NORAD-Befehlshaber VanHerck erklärte die nachträgliche Erkenntnis mit Informationen der amerikanischen Geheimdienste. Diese hätten die Militärs bereits damals auf die Spionageballons aufmerksam gemacht, die über Texas, Florida, Hawaii und Guam gesichtet worden seien. Das Pentagon hatte sie selbst als „unbekannte Flugobjekte“ charakterisiert. Die Frage, warum NORAD seinerzeit keine Konsequenzen daraus zog, blieb ebenso unbeantwortet, wie die nach dem möglichen Versagen kritischer Verteidigungsinfrastruktur der USA.

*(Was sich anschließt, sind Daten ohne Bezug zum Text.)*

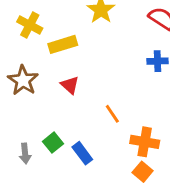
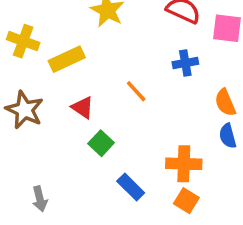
orange line: (112, 114) -> (136, 91), moved
green square: (53, 143) -> (101, 143), moved
blue rectangle: (82, 153) -> (131, 187), moved

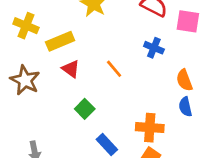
blue cross: (185, 63) -> (154, 48), turned 30
red triangle: (83, 107) -> (71, 69), moved

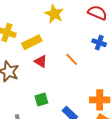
green square: (85, 109) -> (41, 99), moved, turned 32

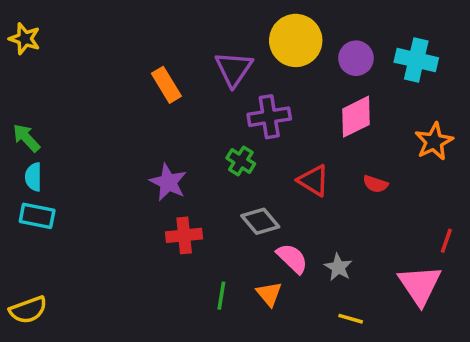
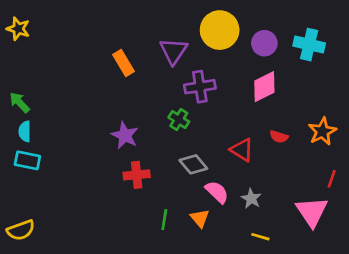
orange star: (434, 141) -> (322, 131), moved
red triangle: (313, 180) -> (242, 150), moved

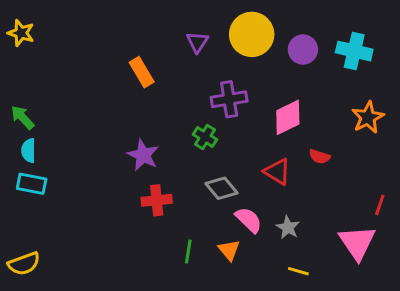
purple triangle: (174, 51) -> (197, 42), moved, size x0.7
pink diamond: (264, 87) -> (288, 117), moved
orange star: (322, 131) -> (368, 117), moved

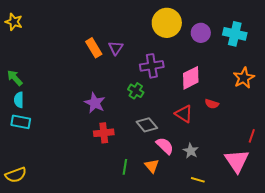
purple triangle: (197, 42) -> (116, 48), moved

Das Weiße Haus bot ehemaligen Mitgliedern des nationalen Sicherheitsteams Trumps an, diese über die Erkenntnisse zu unterrichten. „Ich kann nicht sagen, was die frühere Regierung wusste“, erklärte der Sprecher des Nationalen Sicherheitsrats, John Kirby, am Montag. „Ich kann ihnen nur sagen, dass wir diese Überflüge entdeckt haben, nachdem wir ins Amt gekommen sind.“
Nicht der erste Fall
Analysten erwarten, dass vor dem Hintergrund der Enthüllungen ein Geheimdienstbericht von 2021 noch einmal unter die Lupe genommen wird. Dieser hatte 144 „UFO“-Sichtungen dokumentiert, von denen nur ein Vorfall aufgeklärt werden konnte. Vergangenen Monat erhielt der Kongress eine Ergänzung mit 366 zusätzlichen Fällen, von denen 163 als „Ballons“ identifiziert wurden.
Ehemalige Mitglieder der Trump-Regierung räumten gegenüber Reportern ein, sie hätten von Ballon-Überflügen gewusst. Unter anderem seien Flugobjekte auf niedriger Höhe über Norfolk in Virginia und Coronado in Kalifornien gesichtet worden.
Weitere Erkenntnisse über die Kapazitäten der Spionageballons erhoffen sich die Amerikaner nach vollständiger Bergung der Wrackteile. Das für die Spionageabwehr zuständige FBI wollte die Fundstücke auswerten. Ob die Amerikaner diese danach an China zurückgeben, blieb zunächst offen.